White empezó como estructuralista (su clásico Metahistory [1973] presenta incluso cuadros en los que se clasifican figuras literarias y modos de producción de historias de manera esquemática y digna de Excel) y se convirtió, acaso a regañadientes, en un post-estructuralista de los buenos: de los que no relativizan por el mero gesto sino que demuestran, en cada una de sus palabras, que no hay nada fuera del discurso, o previo al discurso, nada que no sea… palabras.
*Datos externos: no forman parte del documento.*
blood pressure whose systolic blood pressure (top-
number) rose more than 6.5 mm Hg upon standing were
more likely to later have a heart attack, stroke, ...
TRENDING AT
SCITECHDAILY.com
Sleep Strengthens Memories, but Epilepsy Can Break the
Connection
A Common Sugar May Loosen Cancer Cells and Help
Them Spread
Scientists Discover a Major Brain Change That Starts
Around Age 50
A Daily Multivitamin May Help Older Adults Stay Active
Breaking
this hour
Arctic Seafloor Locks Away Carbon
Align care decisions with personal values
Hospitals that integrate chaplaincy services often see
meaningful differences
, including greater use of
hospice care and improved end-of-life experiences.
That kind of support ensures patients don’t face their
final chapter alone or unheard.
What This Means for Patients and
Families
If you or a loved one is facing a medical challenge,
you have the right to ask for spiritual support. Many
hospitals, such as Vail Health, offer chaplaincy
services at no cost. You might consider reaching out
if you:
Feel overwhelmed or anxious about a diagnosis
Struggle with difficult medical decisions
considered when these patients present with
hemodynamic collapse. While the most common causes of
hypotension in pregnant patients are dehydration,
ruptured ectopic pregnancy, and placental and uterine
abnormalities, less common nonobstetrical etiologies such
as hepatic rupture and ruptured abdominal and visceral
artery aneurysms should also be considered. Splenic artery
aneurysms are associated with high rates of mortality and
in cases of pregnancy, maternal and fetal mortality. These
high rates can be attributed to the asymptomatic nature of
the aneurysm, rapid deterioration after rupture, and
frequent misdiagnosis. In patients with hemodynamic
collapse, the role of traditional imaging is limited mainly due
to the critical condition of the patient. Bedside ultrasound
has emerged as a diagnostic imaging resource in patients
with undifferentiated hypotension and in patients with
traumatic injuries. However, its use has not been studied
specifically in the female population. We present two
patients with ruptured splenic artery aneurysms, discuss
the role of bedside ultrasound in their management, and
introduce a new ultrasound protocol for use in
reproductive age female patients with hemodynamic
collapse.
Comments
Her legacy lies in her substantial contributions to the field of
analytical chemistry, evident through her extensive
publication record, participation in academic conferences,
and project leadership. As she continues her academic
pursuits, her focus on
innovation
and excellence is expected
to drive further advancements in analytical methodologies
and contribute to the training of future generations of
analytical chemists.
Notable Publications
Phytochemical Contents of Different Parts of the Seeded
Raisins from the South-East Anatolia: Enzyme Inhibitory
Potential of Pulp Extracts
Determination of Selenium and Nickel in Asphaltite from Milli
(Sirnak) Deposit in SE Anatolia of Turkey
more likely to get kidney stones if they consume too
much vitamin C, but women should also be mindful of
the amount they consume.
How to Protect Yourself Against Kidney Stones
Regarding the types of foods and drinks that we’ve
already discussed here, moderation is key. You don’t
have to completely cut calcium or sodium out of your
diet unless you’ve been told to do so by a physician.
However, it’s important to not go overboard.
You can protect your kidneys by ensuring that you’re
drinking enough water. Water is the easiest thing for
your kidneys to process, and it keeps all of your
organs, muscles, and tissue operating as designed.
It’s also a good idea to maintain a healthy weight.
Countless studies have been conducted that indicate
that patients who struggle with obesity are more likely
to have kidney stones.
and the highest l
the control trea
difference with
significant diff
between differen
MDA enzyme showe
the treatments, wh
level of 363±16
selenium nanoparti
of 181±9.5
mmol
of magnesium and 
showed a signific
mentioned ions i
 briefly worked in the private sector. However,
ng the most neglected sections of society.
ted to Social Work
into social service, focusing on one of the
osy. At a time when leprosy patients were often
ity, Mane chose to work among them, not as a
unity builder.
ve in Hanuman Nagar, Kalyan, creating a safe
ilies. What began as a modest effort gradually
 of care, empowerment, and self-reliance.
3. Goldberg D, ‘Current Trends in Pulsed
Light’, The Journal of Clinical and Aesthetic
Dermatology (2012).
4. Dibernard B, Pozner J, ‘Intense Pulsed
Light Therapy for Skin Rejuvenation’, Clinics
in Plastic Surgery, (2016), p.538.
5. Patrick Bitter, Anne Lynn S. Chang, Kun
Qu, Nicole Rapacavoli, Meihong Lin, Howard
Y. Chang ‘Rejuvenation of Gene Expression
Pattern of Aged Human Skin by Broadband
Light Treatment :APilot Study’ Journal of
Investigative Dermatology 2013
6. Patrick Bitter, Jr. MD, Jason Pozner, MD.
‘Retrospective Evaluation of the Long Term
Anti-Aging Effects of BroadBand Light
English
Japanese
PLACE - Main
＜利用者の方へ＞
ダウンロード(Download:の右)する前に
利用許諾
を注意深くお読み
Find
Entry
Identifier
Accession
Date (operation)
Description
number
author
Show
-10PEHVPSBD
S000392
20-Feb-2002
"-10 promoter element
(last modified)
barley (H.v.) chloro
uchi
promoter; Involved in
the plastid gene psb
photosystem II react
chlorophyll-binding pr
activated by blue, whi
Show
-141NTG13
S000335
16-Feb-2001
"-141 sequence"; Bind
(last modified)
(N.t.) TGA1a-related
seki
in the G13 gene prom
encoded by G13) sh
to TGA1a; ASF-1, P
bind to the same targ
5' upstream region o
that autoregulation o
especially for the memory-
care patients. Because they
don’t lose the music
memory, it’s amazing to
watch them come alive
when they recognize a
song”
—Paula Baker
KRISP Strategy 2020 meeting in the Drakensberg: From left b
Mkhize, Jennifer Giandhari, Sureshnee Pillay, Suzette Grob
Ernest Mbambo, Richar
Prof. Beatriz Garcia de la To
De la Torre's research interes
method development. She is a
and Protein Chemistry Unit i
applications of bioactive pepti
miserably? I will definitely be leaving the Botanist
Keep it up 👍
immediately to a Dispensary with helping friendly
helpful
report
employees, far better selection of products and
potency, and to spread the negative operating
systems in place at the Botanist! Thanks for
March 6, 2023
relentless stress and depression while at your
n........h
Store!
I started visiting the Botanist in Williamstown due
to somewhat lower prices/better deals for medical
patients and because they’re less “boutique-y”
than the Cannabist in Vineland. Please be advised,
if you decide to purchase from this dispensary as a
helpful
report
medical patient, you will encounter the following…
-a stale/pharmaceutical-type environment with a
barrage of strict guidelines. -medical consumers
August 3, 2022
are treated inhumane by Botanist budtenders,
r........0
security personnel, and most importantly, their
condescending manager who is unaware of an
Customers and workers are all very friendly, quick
En tiempos de así llamadas y sobre todo instrumentalizadas fake news, así como de hechos “alternativos” (un estado de cosas distópico, desde el punto de vista de cualquier cosa que hubiera podido imaginar, incluso en sus peores alucinaciones, White en 1973), conviene pensar en historias como “mentiras”, por volver a citar a mi profesor de hace casi treinta años, o en historias alternativas pero desde la alternativa que nosotros, éticamente, queramos, para intentar superar el oscurantismo y la apropiación light o for dummies del postmodernismo por parte de la derecha más arcaica –pre-moderna, vaya– que nos ha llevado a esta mierda, a la era de Trump y sus derivados…

“Todo es mentira en este mundo / todo es mentira / la verdad”, dijo Manu Chao en alguna de sus canciones. Todo es narrativa, todo es narrativas, diría yo con White.